Rewrite the part of the items that opens with the line containing "Follow each photo" and closes with the line containing "0.006932, 0.746171, 0.683678]]", putting "image" in place of "photo" and keeping everything else the same. Give only those lines, and leave the pictures out.

[[ EXERCISE MATERIAL, beginning ]]

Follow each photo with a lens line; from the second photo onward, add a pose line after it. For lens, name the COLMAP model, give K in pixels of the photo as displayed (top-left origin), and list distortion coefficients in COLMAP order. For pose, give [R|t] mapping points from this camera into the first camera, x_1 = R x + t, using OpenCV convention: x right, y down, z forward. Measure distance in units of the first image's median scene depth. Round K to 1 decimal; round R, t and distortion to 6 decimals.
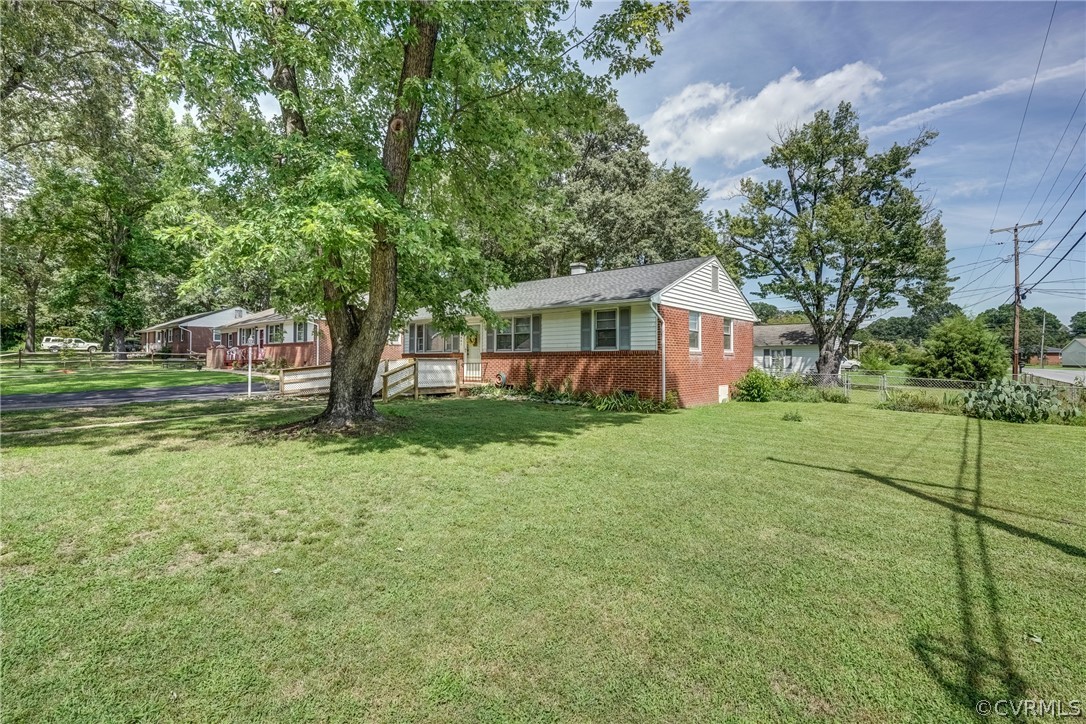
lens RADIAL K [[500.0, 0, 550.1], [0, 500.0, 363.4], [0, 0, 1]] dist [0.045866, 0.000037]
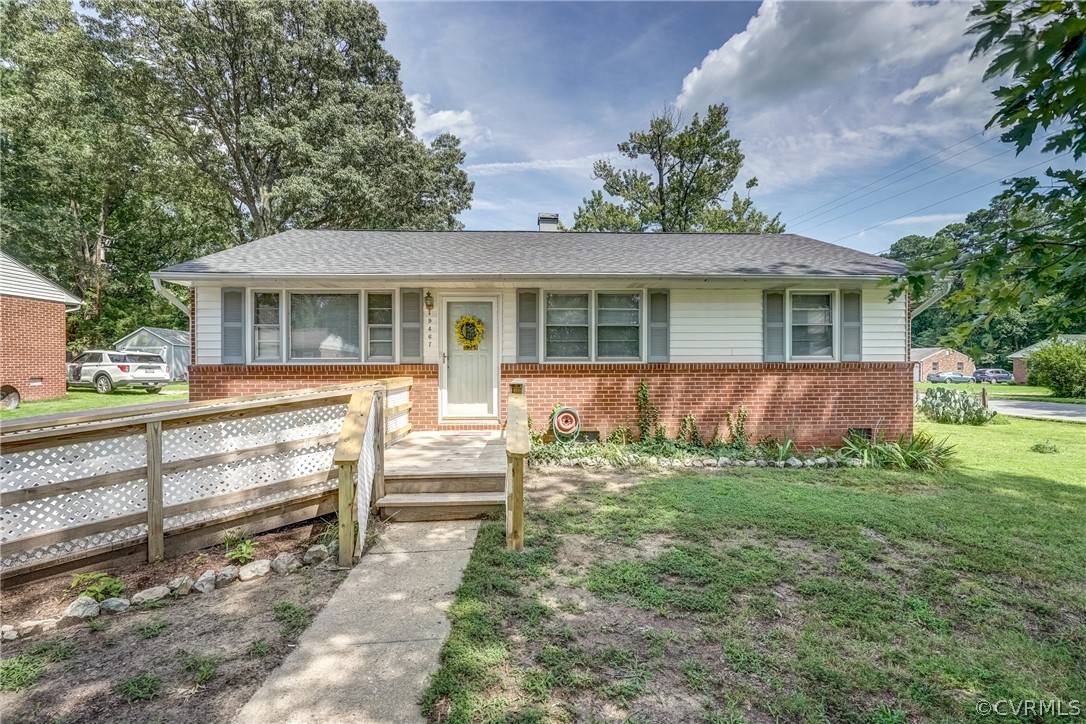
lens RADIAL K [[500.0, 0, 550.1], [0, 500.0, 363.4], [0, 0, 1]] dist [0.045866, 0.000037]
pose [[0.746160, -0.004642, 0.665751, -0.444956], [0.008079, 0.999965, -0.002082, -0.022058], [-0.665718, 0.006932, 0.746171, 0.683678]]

[[ EXERCISE MATERIAL, end ]]
[[ EXERCISE MATERIAL, beginning ]]

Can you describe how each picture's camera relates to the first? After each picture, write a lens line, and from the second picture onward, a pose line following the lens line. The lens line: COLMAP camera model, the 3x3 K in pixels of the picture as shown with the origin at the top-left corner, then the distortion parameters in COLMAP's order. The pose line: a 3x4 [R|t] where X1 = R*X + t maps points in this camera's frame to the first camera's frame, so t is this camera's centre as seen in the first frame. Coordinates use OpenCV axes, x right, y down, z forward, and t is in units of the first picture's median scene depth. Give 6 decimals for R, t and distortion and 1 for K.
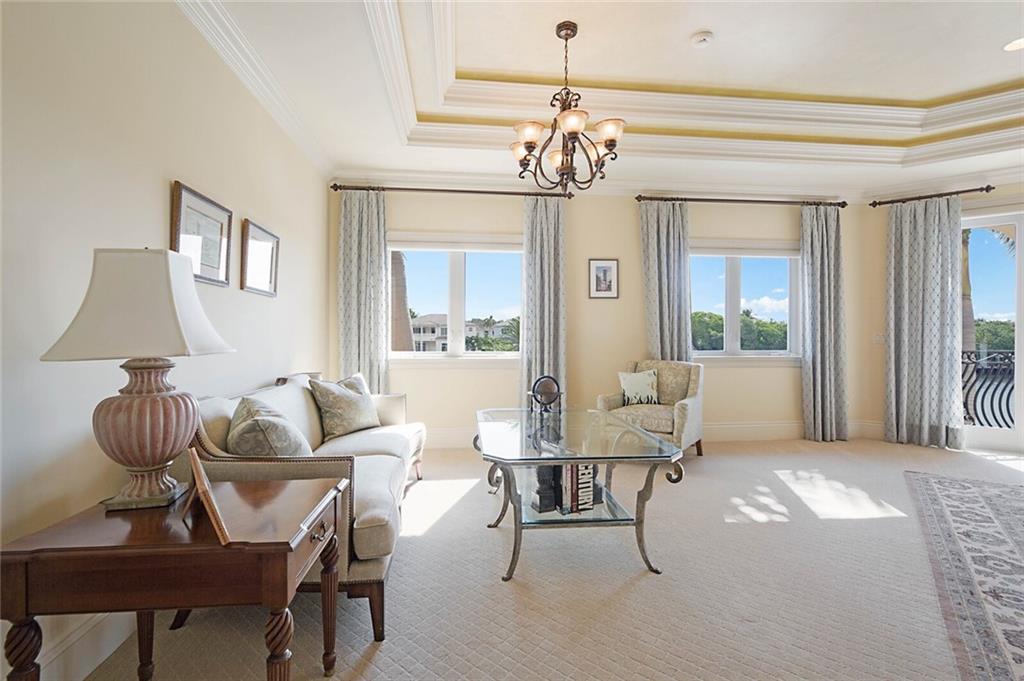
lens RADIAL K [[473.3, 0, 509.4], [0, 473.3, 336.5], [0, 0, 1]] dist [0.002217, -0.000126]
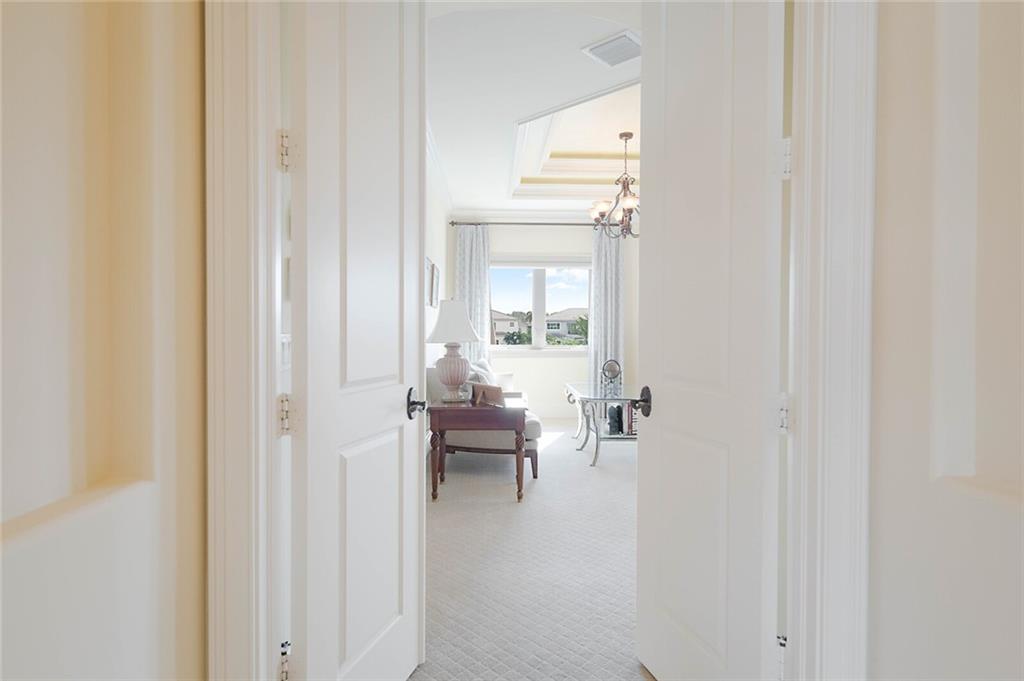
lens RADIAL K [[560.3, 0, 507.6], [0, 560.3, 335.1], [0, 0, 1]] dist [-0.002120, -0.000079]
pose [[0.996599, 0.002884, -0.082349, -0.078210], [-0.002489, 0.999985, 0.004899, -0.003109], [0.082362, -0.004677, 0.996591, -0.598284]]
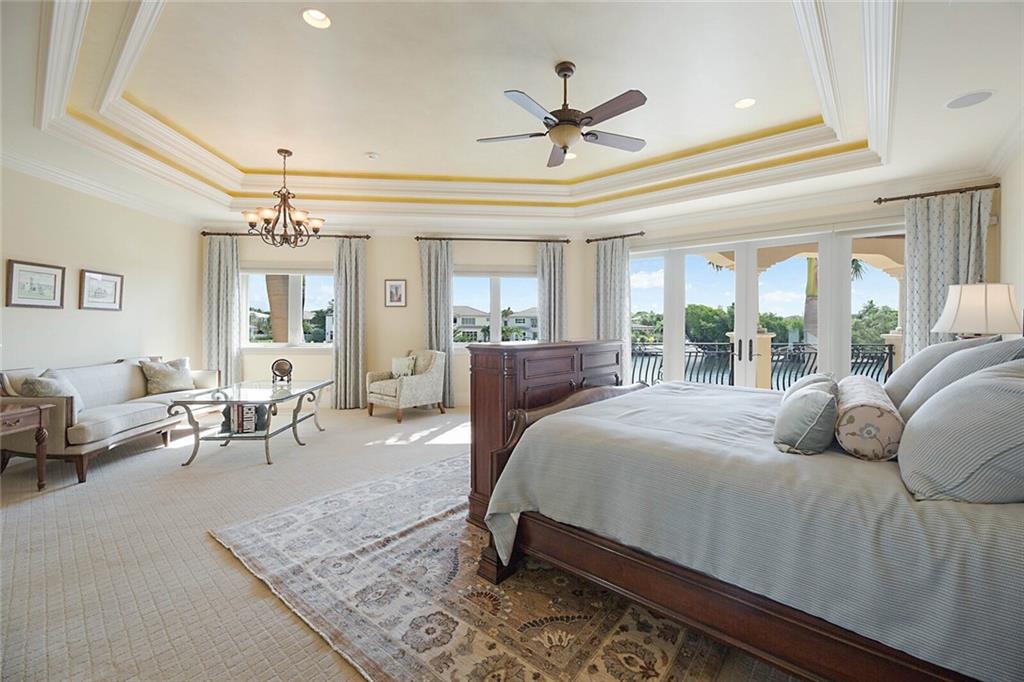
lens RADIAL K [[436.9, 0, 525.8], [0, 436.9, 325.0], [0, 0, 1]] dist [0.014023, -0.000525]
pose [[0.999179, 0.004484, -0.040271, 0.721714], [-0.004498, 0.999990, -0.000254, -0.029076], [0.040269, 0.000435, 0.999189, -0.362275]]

[[ EXERCISE MATERIAL, end ]]
[[ EXERCISE MATERIAL, beginning ]]

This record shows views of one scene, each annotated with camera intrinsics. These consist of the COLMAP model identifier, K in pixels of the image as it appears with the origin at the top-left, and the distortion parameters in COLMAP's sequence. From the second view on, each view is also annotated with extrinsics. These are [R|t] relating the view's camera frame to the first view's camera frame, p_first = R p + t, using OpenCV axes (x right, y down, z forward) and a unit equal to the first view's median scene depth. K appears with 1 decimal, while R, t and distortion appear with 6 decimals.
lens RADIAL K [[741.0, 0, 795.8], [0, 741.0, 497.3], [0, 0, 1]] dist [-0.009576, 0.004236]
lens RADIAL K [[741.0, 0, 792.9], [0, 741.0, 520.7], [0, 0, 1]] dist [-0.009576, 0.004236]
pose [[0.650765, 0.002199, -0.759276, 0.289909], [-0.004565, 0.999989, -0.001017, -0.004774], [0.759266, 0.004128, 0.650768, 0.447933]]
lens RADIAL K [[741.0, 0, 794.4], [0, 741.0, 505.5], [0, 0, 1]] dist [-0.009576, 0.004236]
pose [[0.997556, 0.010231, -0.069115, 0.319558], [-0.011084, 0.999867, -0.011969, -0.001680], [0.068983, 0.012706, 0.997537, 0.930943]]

[[ EXERCISE MATERIAL, end ]]

• [WRITTEN REPLY]
Follow each image with a lens line; from the second image onward, add a pose line after it. For lens, name the COLMAP model, give K in pixels of the image as displayed (top-left origin), and list distortion coefficients in COLMAP order. For pose, give [R|t] mapping points from this camera into the first camera, x_1 = R x + t, using OpenCV convention: x right, y down, z forward. Measure distance in units of the first image's median scene depth. Round K to 1 decimal; round R, t and distortion to 6 decimals.
lens RADIAL K [[500.0, 0, 550.1], [0, 500.0, 363.4], [0, 0, 1]] dist [0.045866, 0.000037]
lens RADIAL K [[500.0, 0, 550.1], [0, 500.0, 363.4], [0, 0, 1]] dist [0.045866, 0.000037]
pose [[0.746160, -0.004642, 0.665751, -0.444956], [0.008079, 0.999965, -0.002082, -0.022058], [-0.665718, 0.006932, 0.746171, 0.683678]]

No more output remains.